Le cœur léger, je m’en vais à présent faire un tour du côté des « commentaires des étudiants », ces gens donc, qui en échange d’une minuscule poignée d’euros, sont devenus du jour au
lendemain des auteurs à succès. Et là c’est une véritable ribambelle de winners qui défilent sous nos yeux ébahis. Tenez, il y a par exemple Christel Benoît (comment ? vous ne connaissez pas
Christel Benoît ? Votre mauvaise fois me révulse !) qui nous compte dans un style luxuriant l’orgasme qui l’a traversée de la tête au pied lorsqu’elle a appris que le magazine
(tenez-vous bien) « Filles d’aujourd’hui » allait publier –dans un délai qui reste incertain – son récit « Ma chasse aux souvenirs ».
Bon, il y en a une pleine page dans le même genre, que des auteurs célèbres qui se perdent en congratulations pour cette mirifique école du succès.
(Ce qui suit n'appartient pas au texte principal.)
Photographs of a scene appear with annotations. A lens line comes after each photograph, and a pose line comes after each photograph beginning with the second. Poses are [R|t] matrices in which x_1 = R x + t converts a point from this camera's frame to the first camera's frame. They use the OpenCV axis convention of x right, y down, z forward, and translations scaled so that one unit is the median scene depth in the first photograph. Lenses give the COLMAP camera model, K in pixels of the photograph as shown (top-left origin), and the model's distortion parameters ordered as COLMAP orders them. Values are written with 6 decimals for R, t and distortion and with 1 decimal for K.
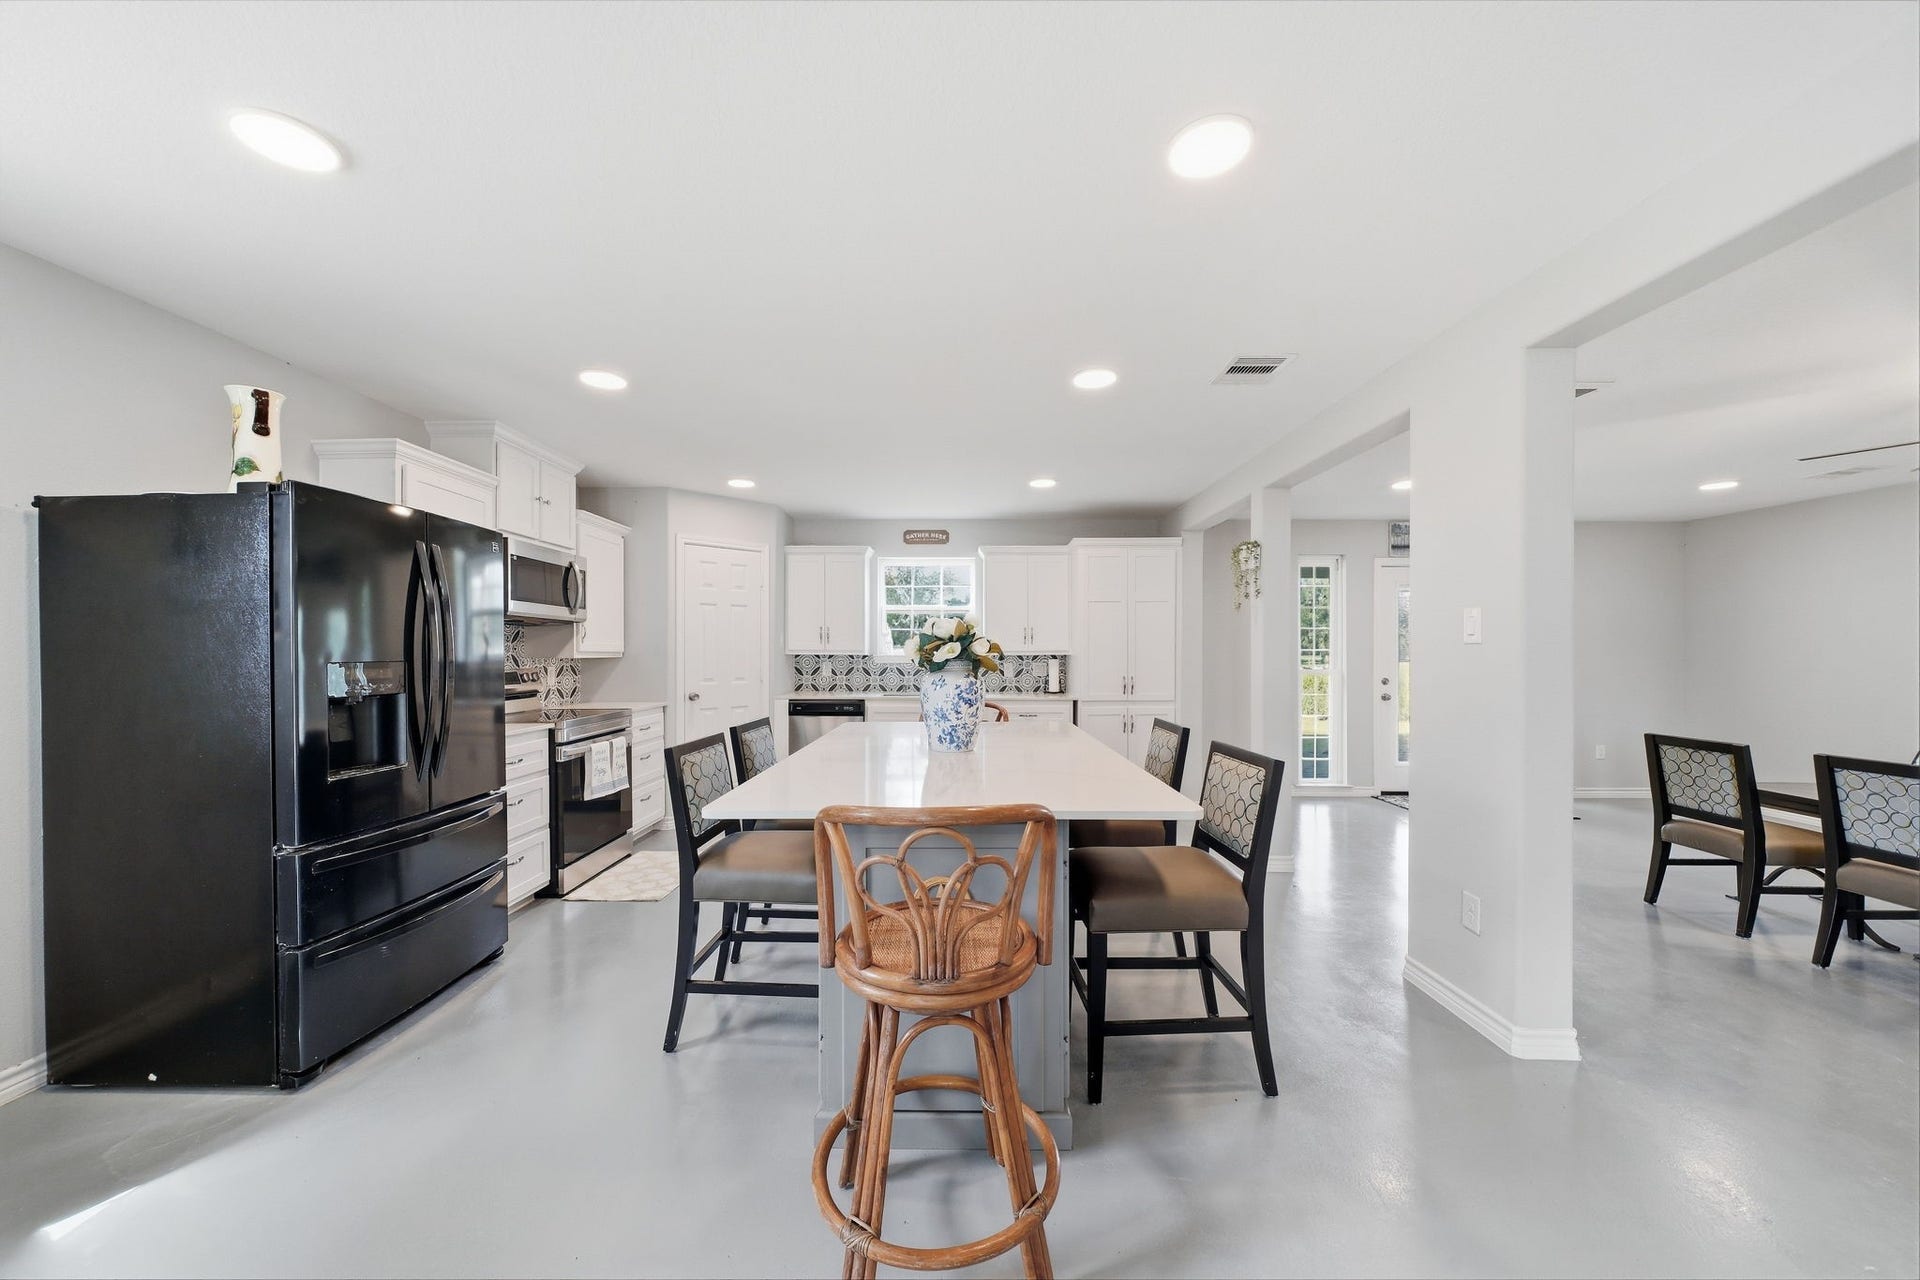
lens RADIAL K [[658.5, 0, 979.4], [0, 658.5, 652.0], [0, 0, 1]] dist [-0.001101, -0.000230]
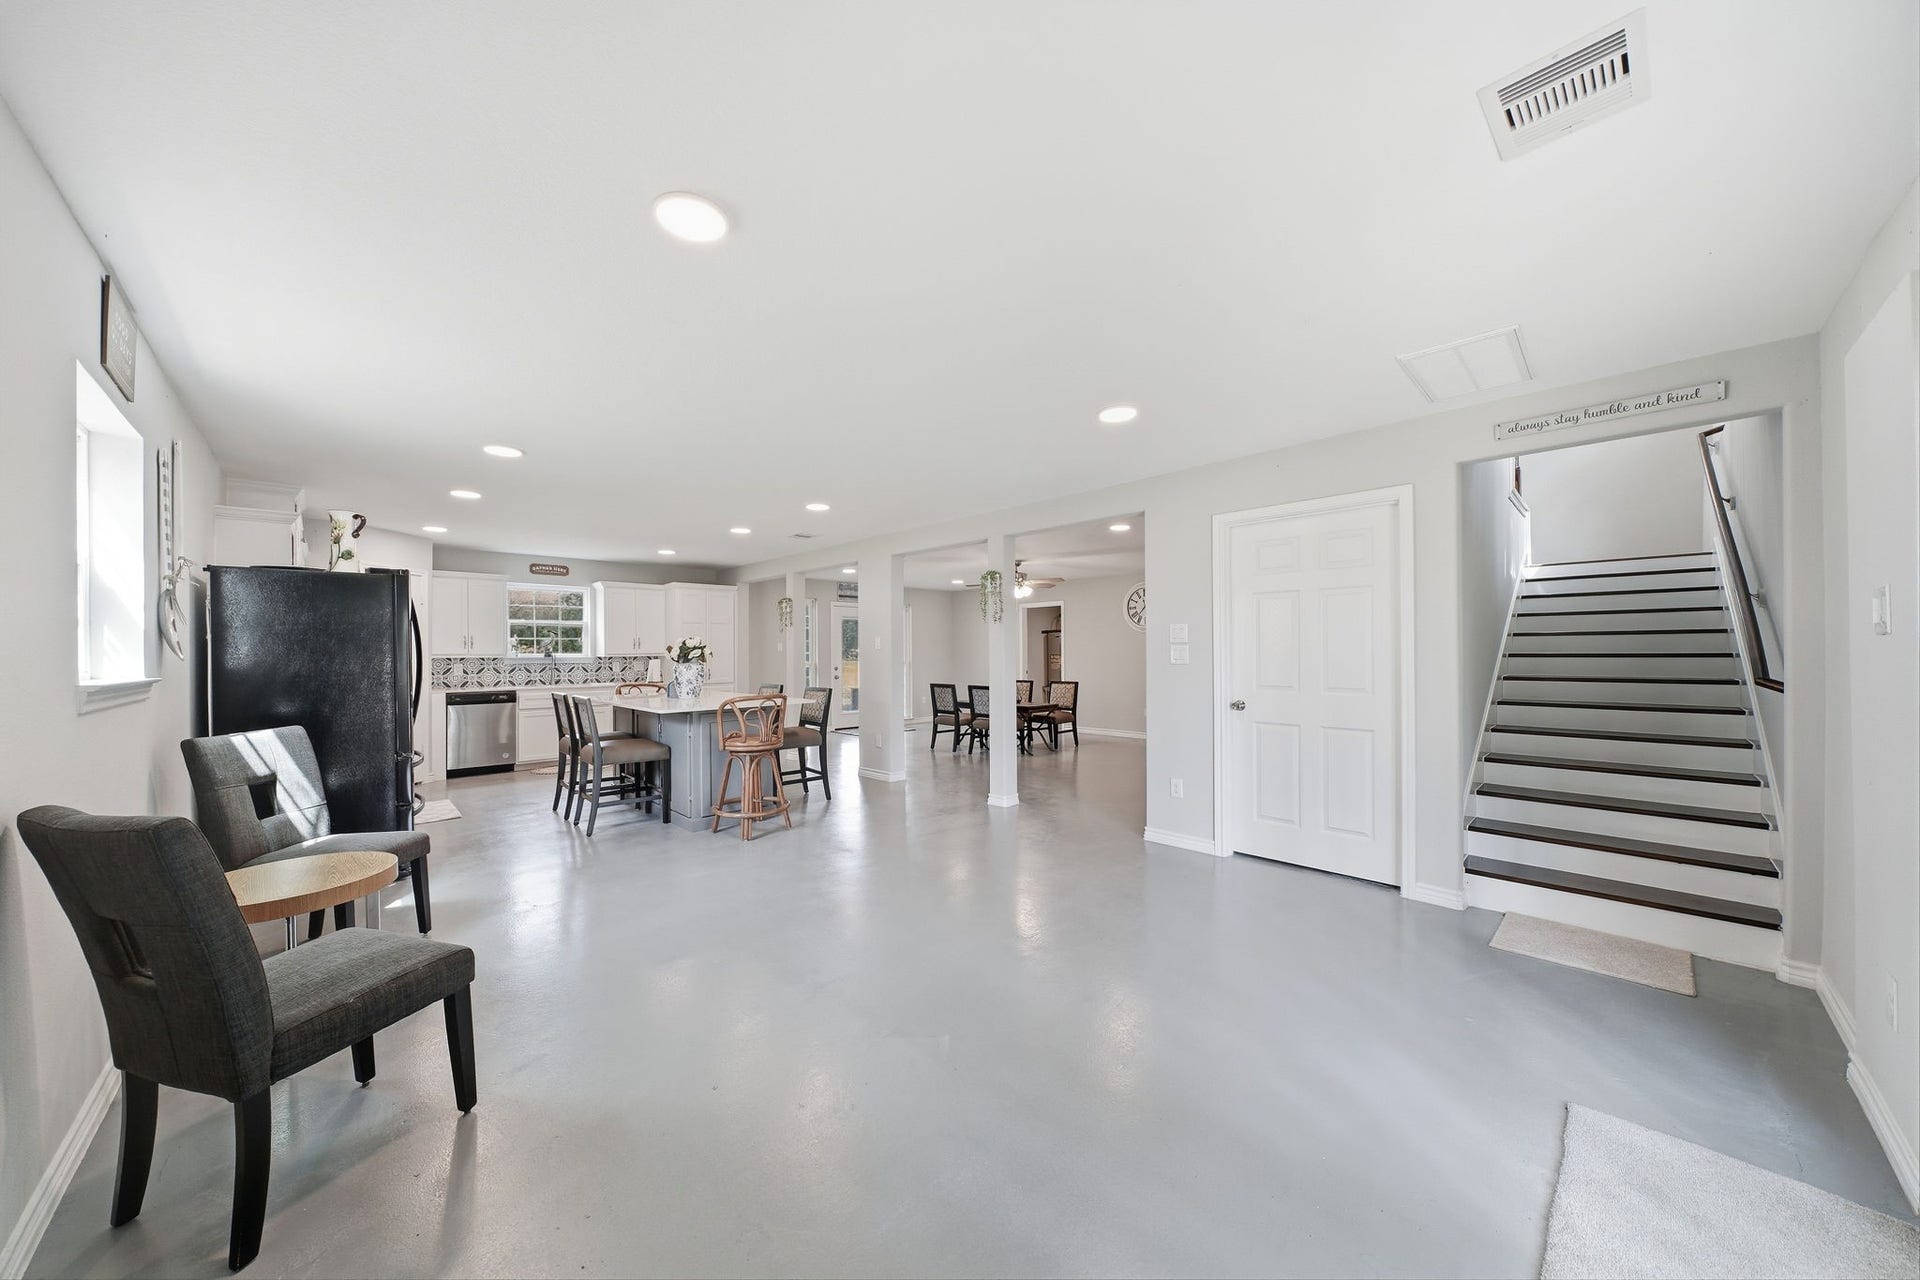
lens RADIAL K [[658.5, 0, 960.8], [0, 658.5, 646.7], [0, 0, 1]] dist [-0.001101, -0.000230]
pose [[0.704732, 0.000291, 0.709473, -0.637207], [0.007790, 0.999936, -0.008148, 0.000661], [-0.709431, 0.011269, 0.704685, -0.784134]]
Tenez, encore une : Célestine Turcotte (il
faut absolument jeter un œil sur la photo) : « Mon objectif a été atteint. J'ai publié comme pigiste pour une revue.» Il est clair que cette école vous aide à concrétiser vos rêves les
plus fous.
Précisons que vous avez le droit, pour le même prix, à un suivi personnalisé dispensé par des tuteurs qui vous soutiennent et vous conseillent dans vos efforts. Mais qui sont ces professeurs
détennant le fabuleux pouvoir de créer des auteurs à succès ? On imagine évidemment des stars internationales de l’écriture comme, je ne sais pas moi, Guillaume Musso, ou Marc Lévy, pas
moins. Bon, disons-le franchement : au premier coup d’œil, la liste des stars internationales laisse un peu perplexe. Lorsqu’on clique sur la bio de chacun d’eux, on apprend par exemple que
Sylvie Vézina a écrit « huit titres d'une collection abordant les problèmes de santé de façon naturelle, en plus de trois livres de recettes. »
Oui, bon, très bien…
On découvre par ailleurs que Claire Lang a gagné « le concours de nouvelles du Village du Livre de Fontenoy-la-Joûte en 2001 ».
Oui, pas mal….
On note encore que Chantal Haupt « s'intéresse à de nombreux secteurs intellectuels : elle est auteure de poèmes, de nouvelles et de romans (par exemple Le Pouvoir des eaux, ou les
Tulipes d’Istanbul, parus en France »)
Le pouvoir des eaux... C’est en effet assez bluffant.
Quant à Pierre Baril, c’est le « big boss multimédia » de la boîte , qu’on en juge : « Depuis plus de 30 ans, Pierre fait carrière dans le monde journalistique et de
l'écriture. Critique d'Art au journal Le Nouvelliste, réalisateur à la télévision au Québec et à Radio-Canada international, son conte pour tous, Camille, l'enfant à l'arbre a été salué
par la critique. »
Je ne sais pas pour vous, mais moi, à ce moment précis, j’ai sorti mon carnet de chèques. (Précisons toutefois qu’une recherche minutieuse sur le net aboutit bien à un Pierre Baril, artiste
peintre de son état... Quant au fameuxconte salué par la critique, impossible d'y trouver la moindre allusion. Ce qui prouve quoi ? Ce qui prouve tout simplement que les tuteurs de cette
sympathique école sont dotés d’une modestie qui force littéralement le respect. Prenez-en un peu de la graine , bande de petits prétentieux !)
Très bien… Je suppose à présent que vous savez précisément ce qu’il vous reste à faire…
(Soyez gentil : j’aimerai tellement qu’un auteur à succès, ne serait qu’un, je ne suis pas difficile, fréquente enfin ce blog.)
Si j'aurais su, je m'aurais pas cassé la nénétte et je m'aurais inscrit.